Brief
Search through the entries for the word "round" and copy every line that has it.

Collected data
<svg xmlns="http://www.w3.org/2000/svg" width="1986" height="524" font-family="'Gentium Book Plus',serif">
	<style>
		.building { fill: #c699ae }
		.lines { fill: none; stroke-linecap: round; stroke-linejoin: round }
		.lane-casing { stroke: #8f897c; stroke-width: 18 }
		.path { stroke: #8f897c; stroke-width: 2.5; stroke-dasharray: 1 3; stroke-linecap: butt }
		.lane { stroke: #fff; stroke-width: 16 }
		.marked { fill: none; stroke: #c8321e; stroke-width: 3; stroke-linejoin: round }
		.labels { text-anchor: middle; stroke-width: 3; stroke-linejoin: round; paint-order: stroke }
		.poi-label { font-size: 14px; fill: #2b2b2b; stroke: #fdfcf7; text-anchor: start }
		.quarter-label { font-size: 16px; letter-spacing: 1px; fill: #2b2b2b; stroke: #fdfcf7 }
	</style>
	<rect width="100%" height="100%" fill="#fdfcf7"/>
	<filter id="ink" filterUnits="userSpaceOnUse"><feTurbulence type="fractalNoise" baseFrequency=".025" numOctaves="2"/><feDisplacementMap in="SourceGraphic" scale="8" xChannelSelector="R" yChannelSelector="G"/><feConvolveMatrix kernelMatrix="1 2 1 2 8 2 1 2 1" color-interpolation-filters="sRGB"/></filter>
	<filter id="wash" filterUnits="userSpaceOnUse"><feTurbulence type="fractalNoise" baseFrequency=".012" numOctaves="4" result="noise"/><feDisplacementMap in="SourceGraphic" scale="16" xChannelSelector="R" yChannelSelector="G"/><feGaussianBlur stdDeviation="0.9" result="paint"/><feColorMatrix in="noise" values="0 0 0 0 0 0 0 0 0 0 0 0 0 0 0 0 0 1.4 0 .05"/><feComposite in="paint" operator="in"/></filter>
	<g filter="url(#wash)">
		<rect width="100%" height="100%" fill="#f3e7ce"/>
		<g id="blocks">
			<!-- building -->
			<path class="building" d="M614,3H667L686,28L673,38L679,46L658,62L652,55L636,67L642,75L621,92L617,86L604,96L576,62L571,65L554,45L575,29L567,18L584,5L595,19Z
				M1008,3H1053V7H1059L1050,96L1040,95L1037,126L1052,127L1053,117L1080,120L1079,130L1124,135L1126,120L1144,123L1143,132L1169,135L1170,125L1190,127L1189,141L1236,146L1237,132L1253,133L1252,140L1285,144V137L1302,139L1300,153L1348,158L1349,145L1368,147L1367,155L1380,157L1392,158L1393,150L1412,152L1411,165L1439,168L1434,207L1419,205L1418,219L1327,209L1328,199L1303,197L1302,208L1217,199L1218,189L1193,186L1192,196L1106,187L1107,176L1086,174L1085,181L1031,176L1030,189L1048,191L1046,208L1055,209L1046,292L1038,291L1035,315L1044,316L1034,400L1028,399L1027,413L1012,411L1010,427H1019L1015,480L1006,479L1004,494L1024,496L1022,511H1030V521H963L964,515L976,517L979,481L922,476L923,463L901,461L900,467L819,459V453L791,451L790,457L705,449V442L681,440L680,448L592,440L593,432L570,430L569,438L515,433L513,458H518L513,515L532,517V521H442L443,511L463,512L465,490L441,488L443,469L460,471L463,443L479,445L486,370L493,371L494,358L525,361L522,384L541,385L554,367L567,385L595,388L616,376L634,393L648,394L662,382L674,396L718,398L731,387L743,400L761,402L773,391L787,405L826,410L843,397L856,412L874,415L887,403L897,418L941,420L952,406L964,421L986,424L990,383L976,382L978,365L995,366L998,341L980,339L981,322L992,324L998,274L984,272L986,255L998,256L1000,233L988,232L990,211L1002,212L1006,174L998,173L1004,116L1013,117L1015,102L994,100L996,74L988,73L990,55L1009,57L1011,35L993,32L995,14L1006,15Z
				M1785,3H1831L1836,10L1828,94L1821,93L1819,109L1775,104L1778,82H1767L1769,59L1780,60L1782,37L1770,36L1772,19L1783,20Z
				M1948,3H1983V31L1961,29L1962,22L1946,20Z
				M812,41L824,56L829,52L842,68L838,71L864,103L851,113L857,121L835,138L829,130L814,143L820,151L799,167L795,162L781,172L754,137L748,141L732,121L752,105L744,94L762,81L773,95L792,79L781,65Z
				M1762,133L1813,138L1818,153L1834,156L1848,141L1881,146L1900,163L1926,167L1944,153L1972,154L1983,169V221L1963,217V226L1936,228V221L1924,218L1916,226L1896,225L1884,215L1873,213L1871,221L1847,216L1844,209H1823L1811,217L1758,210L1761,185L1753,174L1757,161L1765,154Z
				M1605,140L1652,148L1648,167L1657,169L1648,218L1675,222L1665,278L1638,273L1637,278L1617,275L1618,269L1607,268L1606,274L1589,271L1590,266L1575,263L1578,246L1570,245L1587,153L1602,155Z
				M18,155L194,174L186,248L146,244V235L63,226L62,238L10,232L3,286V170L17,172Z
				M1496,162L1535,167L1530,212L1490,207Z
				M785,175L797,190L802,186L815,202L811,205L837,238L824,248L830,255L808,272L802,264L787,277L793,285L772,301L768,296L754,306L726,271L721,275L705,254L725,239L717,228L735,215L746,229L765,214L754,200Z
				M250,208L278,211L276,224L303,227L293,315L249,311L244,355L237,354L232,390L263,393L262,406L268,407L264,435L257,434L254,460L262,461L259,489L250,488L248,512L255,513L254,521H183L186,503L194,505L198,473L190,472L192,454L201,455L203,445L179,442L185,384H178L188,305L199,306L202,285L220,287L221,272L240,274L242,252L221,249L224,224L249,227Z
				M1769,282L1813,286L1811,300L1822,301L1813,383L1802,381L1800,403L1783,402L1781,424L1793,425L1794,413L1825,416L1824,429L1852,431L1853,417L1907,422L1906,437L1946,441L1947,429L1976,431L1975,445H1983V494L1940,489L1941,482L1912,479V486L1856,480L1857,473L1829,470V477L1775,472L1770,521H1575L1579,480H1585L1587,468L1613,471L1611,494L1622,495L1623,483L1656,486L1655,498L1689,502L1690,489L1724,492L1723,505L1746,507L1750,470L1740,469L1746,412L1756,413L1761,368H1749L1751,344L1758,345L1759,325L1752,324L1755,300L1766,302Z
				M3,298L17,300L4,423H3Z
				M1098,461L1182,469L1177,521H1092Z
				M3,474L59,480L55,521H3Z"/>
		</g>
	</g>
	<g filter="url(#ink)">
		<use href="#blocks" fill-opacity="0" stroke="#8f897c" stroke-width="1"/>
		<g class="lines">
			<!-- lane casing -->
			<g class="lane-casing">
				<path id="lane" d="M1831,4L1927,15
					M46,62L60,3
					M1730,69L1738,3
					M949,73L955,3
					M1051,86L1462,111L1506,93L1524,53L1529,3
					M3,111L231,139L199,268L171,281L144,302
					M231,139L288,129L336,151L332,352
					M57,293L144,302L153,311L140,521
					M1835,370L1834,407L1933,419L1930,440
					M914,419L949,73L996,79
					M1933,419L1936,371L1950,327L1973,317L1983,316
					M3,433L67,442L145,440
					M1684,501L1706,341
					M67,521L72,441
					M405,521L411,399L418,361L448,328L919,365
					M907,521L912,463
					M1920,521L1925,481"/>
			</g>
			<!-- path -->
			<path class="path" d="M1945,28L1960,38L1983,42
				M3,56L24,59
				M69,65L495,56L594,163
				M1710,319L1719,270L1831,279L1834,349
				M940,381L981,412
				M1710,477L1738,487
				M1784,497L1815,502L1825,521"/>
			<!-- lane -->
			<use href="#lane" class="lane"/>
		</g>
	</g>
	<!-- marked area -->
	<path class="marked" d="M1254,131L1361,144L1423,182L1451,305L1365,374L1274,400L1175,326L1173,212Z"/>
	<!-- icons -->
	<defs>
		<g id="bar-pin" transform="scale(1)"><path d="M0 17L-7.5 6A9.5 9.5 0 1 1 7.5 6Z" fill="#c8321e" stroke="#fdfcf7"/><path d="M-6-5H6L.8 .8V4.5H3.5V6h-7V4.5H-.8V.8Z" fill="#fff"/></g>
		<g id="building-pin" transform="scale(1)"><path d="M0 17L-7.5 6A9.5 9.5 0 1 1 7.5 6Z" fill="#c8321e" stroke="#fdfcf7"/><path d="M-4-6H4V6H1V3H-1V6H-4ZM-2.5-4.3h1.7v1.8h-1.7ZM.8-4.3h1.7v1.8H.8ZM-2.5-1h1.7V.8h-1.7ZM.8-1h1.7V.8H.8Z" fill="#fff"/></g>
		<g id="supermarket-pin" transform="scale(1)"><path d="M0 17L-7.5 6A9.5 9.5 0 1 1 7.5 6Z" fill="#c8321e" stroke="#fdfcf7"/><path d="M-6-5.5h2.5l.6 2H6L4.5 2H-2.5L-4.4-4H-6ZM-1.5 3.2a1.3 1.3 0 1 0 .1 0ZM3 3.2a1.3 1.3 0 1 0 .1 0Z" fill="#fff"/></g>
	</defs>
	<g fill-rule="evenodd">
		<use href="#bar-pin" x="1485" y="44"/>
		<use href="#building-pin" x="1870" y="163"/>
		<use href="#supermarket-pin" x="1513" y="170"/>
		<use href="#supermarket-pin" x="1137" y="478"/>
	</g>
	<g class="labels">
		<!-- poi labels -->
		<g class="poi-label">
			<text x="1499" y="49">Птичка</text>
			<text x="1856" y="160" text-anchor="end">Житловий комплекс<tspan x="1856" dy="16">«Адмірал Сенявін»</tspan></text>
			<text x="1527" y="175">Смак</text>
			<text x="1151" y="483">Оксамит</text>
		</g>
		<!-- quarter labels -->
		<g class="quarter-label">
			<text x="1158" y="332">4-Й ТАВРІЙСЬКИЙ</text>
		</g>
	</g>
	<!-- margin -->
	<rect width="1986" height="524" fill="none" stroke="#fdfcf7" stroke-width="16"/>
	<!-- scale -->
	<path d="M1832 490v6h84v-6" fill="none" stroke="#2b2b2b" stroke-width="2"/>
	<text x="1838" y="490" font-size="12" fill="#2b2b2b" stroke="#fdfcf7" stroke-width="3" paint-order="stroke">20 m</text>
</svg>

Your solution
		.lines { fill: none; stroke-linecap: round; stroke-linejoin: round }
		.marked { fill: none; stroke: #c8321e; stroke-width: 3; stroke-linejoin: round }
		.labels { text-anchor: middle; stroke-width: 3; stroke-linejoin: round; paint-order: stroke }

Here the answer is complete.